CEZ excluded from Czech coalmine sale

CEZ announced that it was not among the five investors shortlisted in the sale of the two brown coalmines. CEZ said in a statement it had received a letter from the National Property Fund adviser on the sale informing it that the power utility had been ruled out of the sale for failing to meet the basic competition requirements. It did not say which criteria were not met. CEZ already holds about 37 percent of Severoceske Doly and took part in the competition in order to protect its investment, which could be damaged when a large investors takes over the mining company.

Central Bank softens minimum reserves requirement for banks

The Czech National bank has made life easier for commercial banks by softening the minimum reserve policy. As of Thursday, November 6, banks will be able to include money in their cash accounts in the compulsory minimum reserves, so that they will need to deposit less money with the Central Bank. The measure makes it possible for commercial banks to invest the newly available funds and increase profits.

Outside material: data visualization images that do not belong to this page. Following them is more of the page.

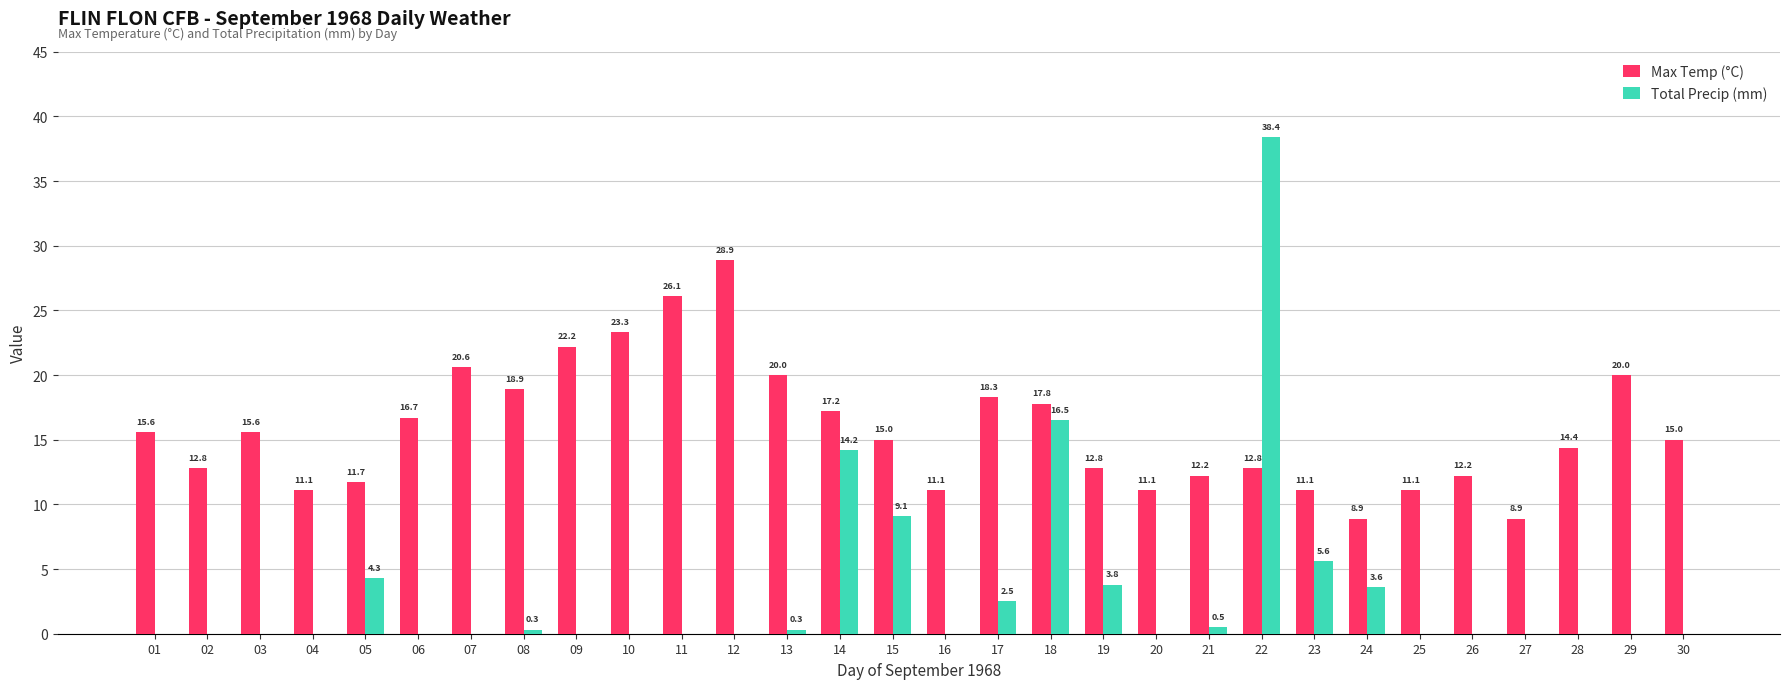

Which series changed the most between 09 and 18?

Total Precip (mm)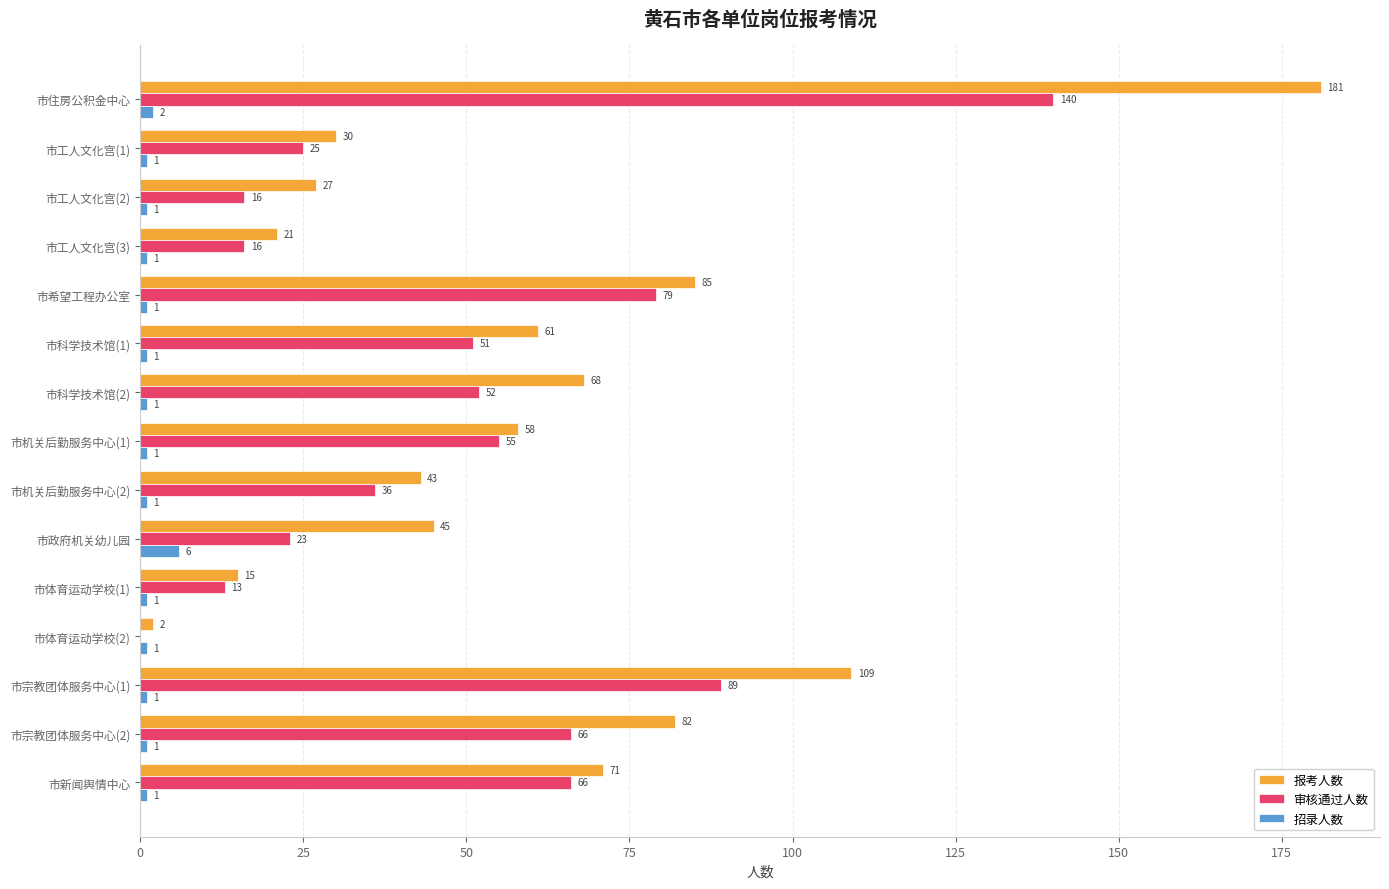

What is the highest value of the 审核通过人数 series?

140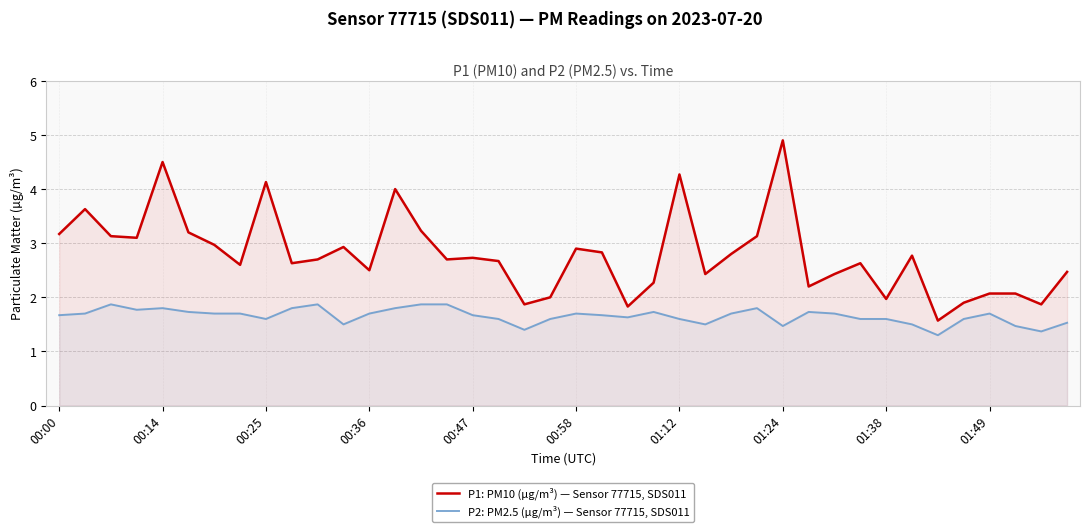

Is the value of P1: PM10 (µg/m³) — Sensor 77715, SDS011 at 00:47 greater than the value of P2: PM2.5 (µg/m³) — Sensor 77715, SDS011 at 00:00?

Yes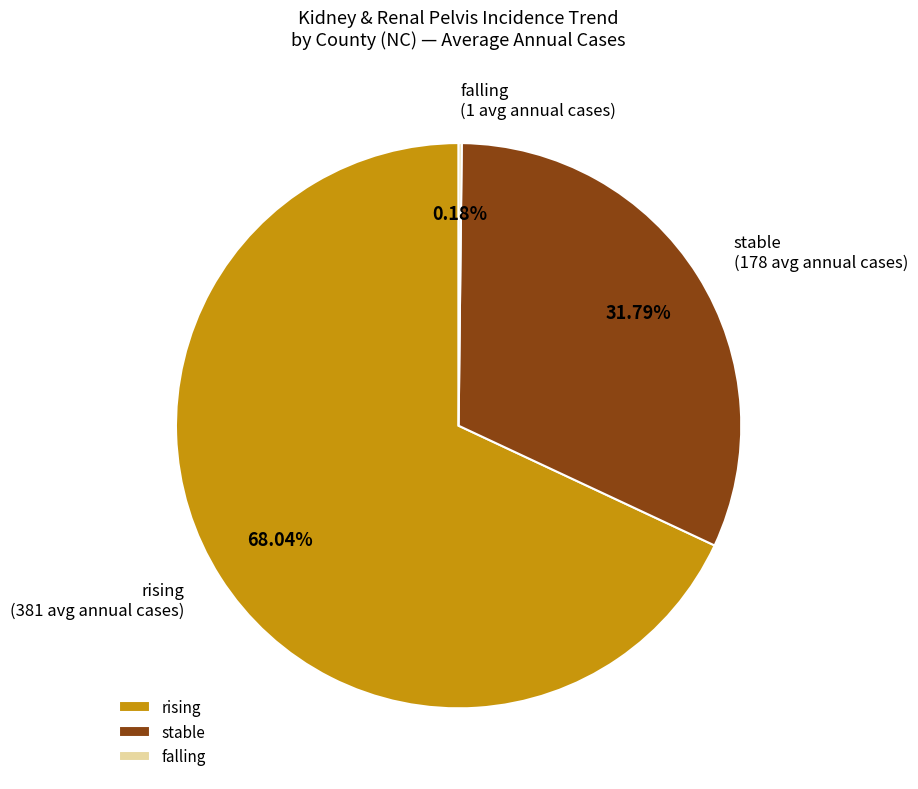

What is the ratio of the value at stable to the value at rising?

0.5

Czech government keeps 2004 economic outlook, cuts budget gap forecast

The Czech Finance Ministry announced that it had not changed its economic growth and inflation forecasts for next year, but said the fortunes of the economy hinged on a global recovery. The ministry predicts that GDP will grow 2.8 percent year-on-year in 2004 when the country joins the European Union. This year GDP is expected to rise by 2.5 percent, the ministry said in a quarterly update of its forecast series which forms the basis for budget projections. The ministry said in a commentary attached to the predictions that the risk for economic growth in both 2003 and 2004 remains the development of the external environment. Economic stagnation in the EU has kept a lid on growth in the export-dependent Czech economy. Analysts have said no sharp rebound is likely until a major recovery in key EU markets, and particularly neighbouring Germany, the Czech Republic's biggest trade partner.

The ministry also said the country's public finances would show a record deficit of 6.6 percent of GDP this year, lowering the estimate from a previous 7.0 percent. It saw the gap narrowing to 6.2 percent next year when it hopes a package of fiscal reforms to take effect. The measures include increases in indirect taxes and cuts in welfare spending. The Czech Republic needs to reduce its widening public finance deficit below three percent of GDP before it adopts the single European currency in 4 to 6 year's time.